This notebook presents a solution to the Neighborhood Segmentation project outlined in Week 3 of the IBM Applied Data Science Capstone Course on Coursers

Created 5/21/19 by K Fullerton

In [1]:
import pandas as pd
import numpy as np
import matplotlib.pyplot as plt
%matplotlib inline
from bs4 import BeautifulSoup
import requests, json
import geocoder
import folium
from sklearn.cluster import KMeans

# Web Scraping to Collect Neighborhood Data

## Create the page object

In [2]:
url_to_scrape = 'https://en.wikipedia.org/wiki/List_of_postal_codes_of_Canada:_M'
page = requests.get(url_to_scrape)
page

<Response [200]>

<Respone [200]> Indicates that the page object was created and requested successfully.
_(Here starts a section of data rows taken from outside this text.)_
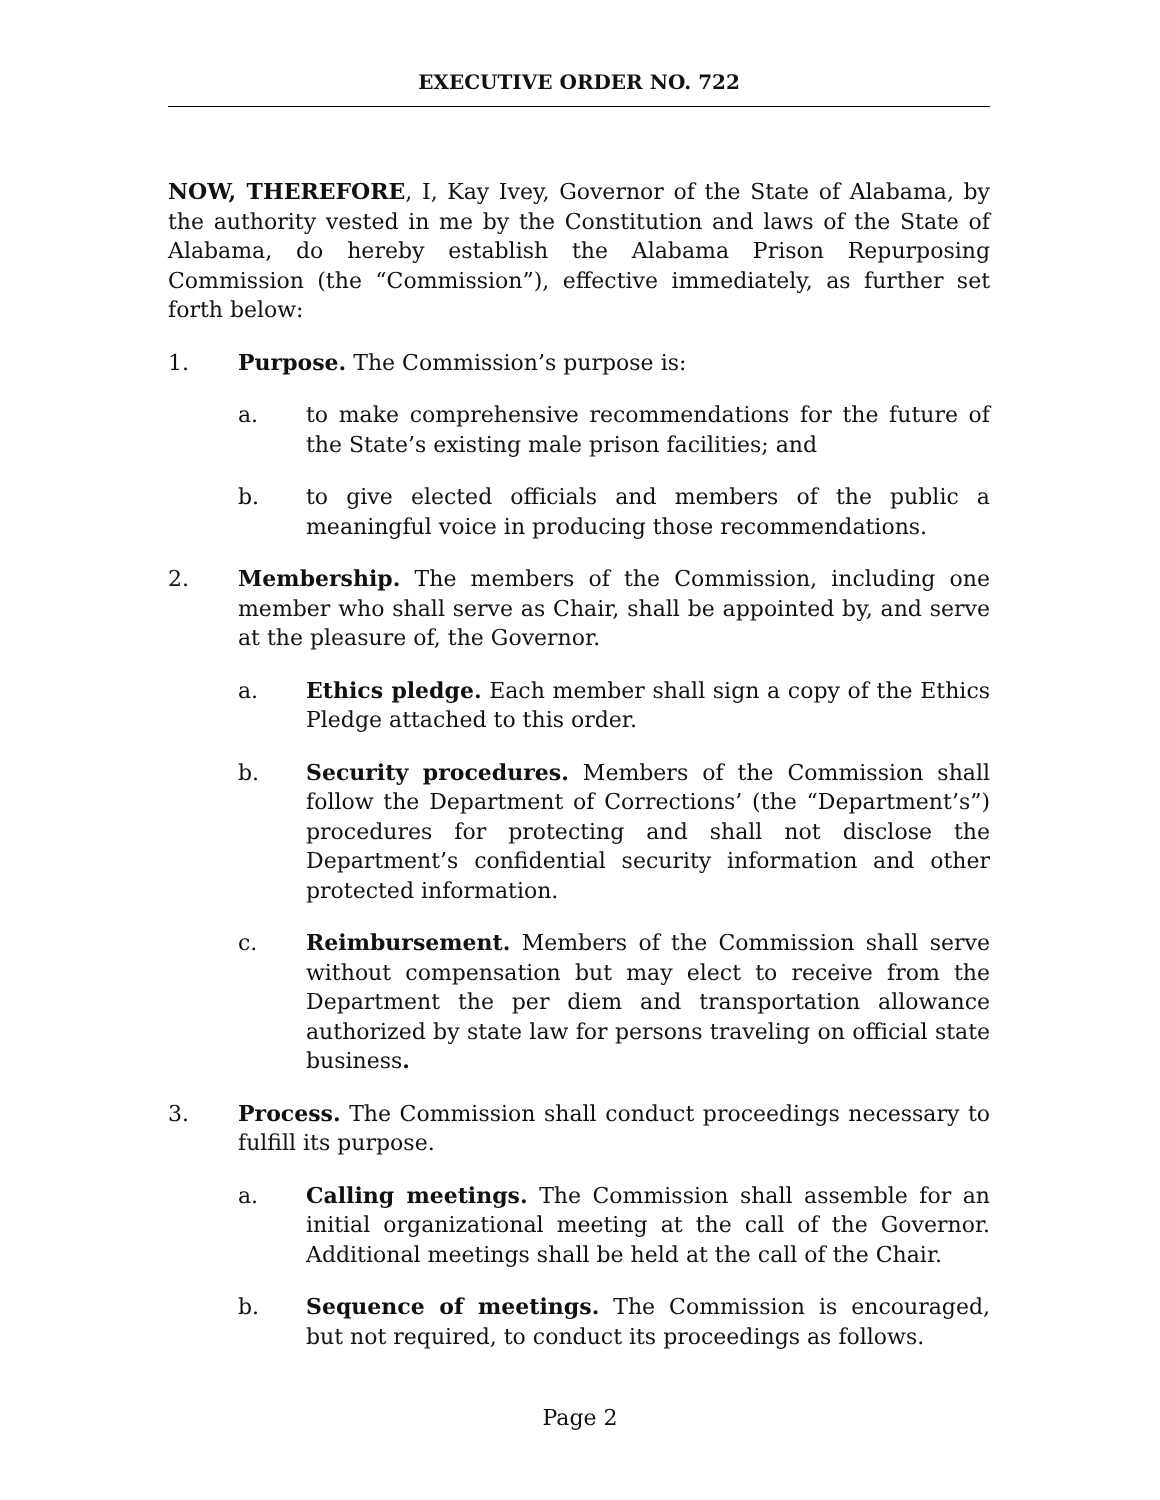EXECUTIVE ORDER NO. 722
NOW, THEREFORE, I, Kay Ivey, Governor of the State of Alabama, by the authority vested in me by the Constitution and laws of the State of Alabama, do hereby establish the Alabama Prison Repurposing Commission (the “Commission”), effective immediately, as further set forth below:
1. Purpose. The Commission’s purpose is:
a. to make comprehensive recommendations for the future of the State’s existing male prison facilities; and
b. to give elected officials and members of the public a meaningful voice in producing those recommendations.
2. Membership. The members of the Commission, including one member who shall serve as Chair, shall be appointed by, and serve at the pleasure of, the Governor.
a. Ethics pledge. Each member shall sign a copy of the Ethics Pledge attached to this order.
b. Security procedures. Members of the Commission shall follow the Department of Corrections’ (the “Department’s”) procedures for protecting and shall not disclose the Department’s confidential security information and other protected information.
c. Reimbursement. Members of the Commission shall serve without compensation but may elect to receive from the Department the per diem and transportation allowance authorized by state law for persons traveling on official state business.
3. Process. The Commission shall conduct proceedings necessary to fulfill its purpose.
a. Calling meetings. The Commission shall assemble for an initial organizational meeting at the call of the Governor. Additional meetings shall be held at the call of the Chair.
b. Sequence of meetings. The Commission is encouraged, but not required, to conduct its proceedings as follows.
Page 2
## Create the Pandas dataframe in which to store the data
And use the .head() command to check its format

In [3]:
code_list = list()
borough_list = list()
neighborhood_list = list()

## Use Beautiful Soup to scrape the table data into the pandas dataframe

In [4]:
soup = BeautifulSoup(page.content,'html.parser')
for tr in soup.find_all('tr')[1:287]:
    tds = tr.find_all('td')
#     print(tds[0].text)
#     print(tds[1].text)
#     print(tds[2].text)
    code_list.append(tds[0].text)
    borough_list.append(tds[1].text)
    neighborhood_list.append(tds[2].text)
neighborhood_list = list(map(lambda s: s.strip(), neighborhood_list))
zippedList = list(zip(code_list, borough_list, neighborhood_list))
toronto_data = pd.DataFrame(zippedList, columns=['PostalCode', 'Borough', 'Neighborhood'])
    
toronto_data.head(10)

Unnamed: 0,PostalCode,Borough,Neighborhood
0,M1A,Not assigned,Not assigned
1,M2A,Not assigned,Not assigned
2,M3A,North York,Parkwoods
3,M4A,North York,Victoria Village
4,M5A,Downtown Toronto,Harbourfront
5,M5A,Downtown Toronto,Regent Park
6,M6A,North York,Lawrence Heights
7,M6A,North York,Lawrence Manor
8,M7A,Queen's Park,Not assigned
9,M8A,Not assigned,Not assigned


## Clean the dataframe by removing any postal codes that have not been assigned

In [5]:
toronto_data = toronto_data[toronto_data.Borough != 'Not assigned']
toronto_data.head(15)

Unnamed: 0,PostalCode,Borough,Neighborhood
2,M3A,North York,Parkwoods
3,M4A,North York,Victoria Village
4,M5A,Downtown Toronto,Harbourfront
5,M5A,Downtown Toronto,Regent Park
6,M6A,North York,Lawrence Heights
7,M6A,North York,Lawrence Manor
8,M7A,Queen's Park,Not assigned
10,M9A,Etobicoke,Islington Avenue
11,M1B,Scarborough,Rouge
12,M1B,Scarborough,Malvern


## Assign borough name for any not assigned neighborhood names

In [6]:
# Find the indices for rows where Neighborhood is Not assigned
missing_indices = toronto_data[toronto_data.Neighborhood == 'Not assigned']
# Iterate over those indices to replace the not assigned with the borough name
for i, row in missing_indices.iterrows():
    toronto_data.at[i, 'Neighborhood'] = row.Borough
toronto_data.head(15)

Unnamed: 0,PostalCode,Borough,Neighborhood
2,M3A,North York,Parkwoods
3,M4A,North York,Victoria Village
4,M5A,Downtown Toronto,Harbourfront
5,M5A,Downtown Toronto,Regent Park
6,M6A,North York,Lawrence Heights
7,M6A,North York,Lawrence Manor
8,M7A,Queen's Park,Queen's Park
10,M9A,Etobicoke,Islington Avenue
11,M1B,Scarborough,Rouge
12,M1B,Scarborough,Malvern


Check the data frame to make sure that there are no remaining "not assigned" values.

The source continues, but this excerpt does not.